## Yapılacaklar
(1) Sayfa metninde "Ankara daki internet gazetenin sahibi" sözleriyle başlayan paragrafı ana bilgilerini koruyarak madde listesi biçiminde yeniden yazın.
(2) Sayfa metninde "YAĞDANLIKLARIN ÜZERİNE GAZETECİ" sözlerinden "bana düşman oluyor." sözlerine kadar uzanan bölümü harfi harfine yazdırın.
(3) Aşağıdaki ifadelerin her biri için sayfa metnine uyup uymadığını evet ya da hayır ile belirtin. Her cevabın yanına kararı veren sözleri metinden tırnak içinde aktarın.
(a) Gazetenin sahibi, yazıların her pazartesi yayınlanacağını duyurdu.
(b) Yazar, yazacak konu bulmakta hiç zorlanmadığını söylüyor.
(c) PKK'ya karşı savaş her zaman geniş kapsamlı yürütüldü.

## Sayfa Metni
******

10 Ekim 2012 Çarşamba

YAĞDANLIKLARIN ÜZERİNE GAZETECİ YAZARLARDI


   

                YAĞDANLIK LARIN ÜZERİNE GAZETECİ YAZARLARDI
  Ankara daki internet gazetenin sahibi Ali Erturan, her hafta nın yazısını cumartesiden göndermemi istedi. Gönderilen yazıların her pazartesi yayınlanacağını duyurdu. O andan beri ne yazacağımı düşünüyorum.
     “ Bu günlerde o kadar çok yazılacak konu varken, yazacak konu mu bulamadın Mehmet bey?” Demeyin.
    Evet bulamıyorum.
     Dış politikadan yazdığım eleştirilerimizi okuyan, bazı çevreler bana düşman oluyor.
     Neden mi?
   Yaklaşık 35 yılda 35 bin şehit vermemize sebep olan PKK ya karşı savaşımız, hep sınırlı oldu. Neredeyse onlar saldırmadıkça karşılık vermedik. “Deprem barakalarından bile, kötü karakollarda, askerlerimize saldırmalarını ve öldürmelerini bekledik” dediğimde, celallendiler.     
  Bu karakolları yenilemeniz gerekli, kale gibi olmalar gerekli diye yazarken; Hükümetlerden ödenek istediniz de vermediler mi? Silah alınması lazım dediniz de almadılar mı?  Diye sorduğumuzda, hem askerler, hem de hükümetler kendilerine karşı olduğumuzu zannettiler.

******

## Bir koleksiyondan kayıtlar
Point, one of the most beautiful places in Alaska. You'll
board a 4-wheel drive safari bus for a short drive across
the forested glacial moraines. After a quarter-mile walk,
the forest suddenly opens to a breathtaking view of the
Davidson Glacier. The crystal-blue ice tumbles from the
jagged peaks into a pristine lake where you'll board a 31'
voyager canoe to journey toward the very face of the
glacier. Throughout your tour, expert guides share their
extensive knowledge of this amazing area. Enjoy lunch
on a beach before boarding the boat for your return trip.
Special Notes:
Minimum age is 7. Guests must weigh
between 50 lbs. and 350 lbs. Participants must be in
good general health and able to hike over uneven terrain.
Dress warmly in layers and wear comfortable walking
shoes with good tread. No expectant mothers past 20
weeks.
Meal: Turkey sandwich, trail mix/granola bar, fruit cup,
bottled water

******

## Beklenen Sonuçlar
(1)
- Ankara'daki internet gazetesinin sahibi Ali Erturan, her haftanın yazısının cumartesiden gönderilmesini istedi.
- Gönderilen yazıların her pazartesi yayınlanacağını duyurdu.
- Yazar o andan beri ne yazacağını düşünüyor.

(2)
YAĞDANLIKLARIN ÜZERİNE GAZETECİ YAZARLARDI


   

                YAĞDANLIK LARIN ÜZERİNE GAZETECİ YAZARLARDI
  Ankara daki internet gazetenin sahibi Ali Erturan, her hafta nın yazısını cumartesiden göndermemi istedi. Gönderilen yazıların her pazartesi yayınlanacağını duyurdu. O andan beri ne yazacağımı düşünüyorum.
     “ Bu günlerde o kadar çok yazılacak konu varken, yazacak konu mu bulamadın Mehmet bey?” Demeyin.
    Evet bulamıyorum.
     Dış politikadan yazdığım eleştirilerimizi okuyan, bazı çevreler bana düşman oluyor.

(3)
(a) Evet: "Gönderilen yazıların her pazartesi yayınlanacağını duyurdu."
(b) Hayır: "Evet bulamıyorum."
(c) Hayır: "PKK ya karşı savaşımız, hep sınırlı oldu."